What the task requires: Return each line of the listing below that contains the string "écran", copying the line in full.

[Information shown]

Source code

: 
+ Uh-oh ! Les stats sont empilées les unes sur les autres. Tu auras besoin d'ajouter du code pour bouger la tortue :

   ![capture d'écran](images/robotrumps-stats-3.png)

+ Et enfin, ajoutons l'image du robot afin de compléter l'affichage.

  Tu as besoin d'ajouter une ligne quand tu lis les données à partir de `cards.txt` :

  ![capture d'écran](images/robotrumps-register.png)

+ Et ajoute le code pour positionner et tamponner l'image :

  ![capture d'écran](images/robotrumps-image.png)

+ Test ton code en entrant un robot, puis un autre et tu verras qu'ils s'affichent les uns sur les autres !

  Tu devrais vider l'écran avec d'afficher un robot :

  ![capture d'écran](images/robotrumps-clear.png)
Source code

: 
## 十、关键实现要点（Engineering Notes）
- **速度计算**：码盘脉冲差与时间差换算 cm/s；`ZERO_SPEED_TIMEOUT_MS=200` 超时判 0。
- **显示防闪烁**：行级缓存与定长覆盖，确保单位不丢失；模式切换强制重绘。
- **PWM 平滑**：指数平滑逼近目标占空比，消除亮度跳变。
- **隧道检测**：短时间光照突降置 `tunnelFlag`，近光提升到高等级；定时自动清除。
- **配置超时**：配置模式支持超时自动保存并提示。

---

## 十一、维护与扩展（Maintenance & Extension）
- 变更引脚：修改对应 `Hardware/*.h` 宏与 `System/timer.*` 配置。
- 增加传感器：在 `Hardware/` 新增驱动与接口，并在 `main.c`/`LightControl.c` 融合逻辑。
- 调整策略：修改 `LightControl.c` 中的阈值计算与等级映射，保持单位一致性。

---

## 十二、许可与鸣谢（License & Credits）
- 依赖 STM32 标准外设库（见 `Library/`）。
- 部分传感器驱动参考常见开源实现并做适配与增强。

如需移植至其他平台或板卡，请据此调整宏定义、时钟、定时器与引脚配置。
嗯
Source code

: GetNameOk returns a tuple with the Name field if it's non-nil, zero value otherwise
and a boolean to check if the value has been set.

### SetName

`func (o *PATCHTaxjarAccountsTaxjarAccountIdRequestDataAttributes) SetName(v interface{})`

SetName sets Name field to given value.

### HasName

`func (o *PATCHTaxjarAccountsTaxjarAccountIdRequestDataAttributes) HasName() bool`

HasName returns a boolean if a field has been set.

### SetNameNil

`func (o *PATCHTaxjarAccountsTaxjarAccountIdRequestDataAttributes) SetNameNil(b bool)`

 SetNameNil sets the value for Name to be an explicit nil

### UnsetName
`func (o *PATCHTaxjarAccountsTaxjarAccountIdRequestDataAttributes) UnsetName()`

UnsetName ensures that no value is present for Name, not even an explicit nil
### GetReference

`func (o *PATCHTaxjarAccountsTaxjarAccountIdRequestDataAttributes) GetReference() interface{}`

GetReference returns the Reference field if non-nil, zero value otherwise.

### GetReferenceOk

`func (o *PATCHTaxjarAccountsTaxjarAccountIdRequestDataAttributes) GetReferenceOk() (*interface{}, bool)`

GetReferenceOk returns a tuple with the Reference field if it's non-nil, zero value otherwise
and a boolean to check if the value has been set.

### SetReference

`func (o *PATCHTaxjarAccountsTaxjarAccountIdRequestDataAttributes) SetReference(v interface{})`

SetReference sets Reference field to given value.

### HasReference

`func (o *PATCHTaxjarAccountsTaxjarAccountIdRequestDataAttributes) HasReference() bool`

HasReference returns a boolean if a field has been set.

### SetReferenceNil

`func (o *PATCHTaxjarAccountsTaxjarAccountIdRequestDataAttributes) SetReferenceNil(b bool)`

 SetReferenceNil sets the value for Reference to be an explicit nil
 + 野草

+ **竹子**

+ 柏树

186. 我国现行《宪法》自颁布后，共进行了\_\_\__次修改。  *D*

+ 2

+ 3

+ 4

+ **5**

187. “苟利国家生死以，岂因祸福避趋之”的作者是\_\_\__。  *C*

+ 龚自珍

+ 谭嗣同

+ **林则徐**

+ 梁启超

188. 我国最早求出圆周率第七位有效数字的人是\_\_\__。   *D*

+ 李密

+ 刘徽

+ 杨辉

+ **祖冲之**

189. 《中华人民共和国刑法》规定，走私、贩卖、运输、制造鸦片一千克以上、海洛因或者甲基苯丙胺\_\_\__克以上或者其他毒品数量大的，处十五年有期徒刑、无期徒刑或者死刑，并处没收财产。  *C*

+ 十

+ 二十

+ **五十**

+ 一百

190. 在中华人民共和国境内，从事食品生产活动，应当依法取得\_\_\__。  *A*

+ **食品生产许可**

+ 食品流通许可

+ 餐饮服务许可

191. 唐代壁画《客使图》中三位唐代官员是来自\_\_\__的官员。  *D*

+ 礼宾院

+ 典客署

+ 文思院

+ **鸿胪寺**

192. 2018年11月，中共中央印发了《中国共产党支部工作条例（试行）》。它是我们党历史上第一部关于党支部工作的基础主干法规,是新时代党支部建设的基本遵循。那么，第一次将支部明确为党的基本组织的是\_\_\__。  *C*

[/Information shown]

Response to this task:
   ![capture d'écran](images/robotrumps-stats-3.png)
  ![capture d'écran](images/robotrumps-register.png)
  ![capture d'écran](images/robotrumps-image.png)
  Tu devrais vider l'écran avec d'afficher un robot :
  ![capture d'écran](images/robotrumps-clear.png)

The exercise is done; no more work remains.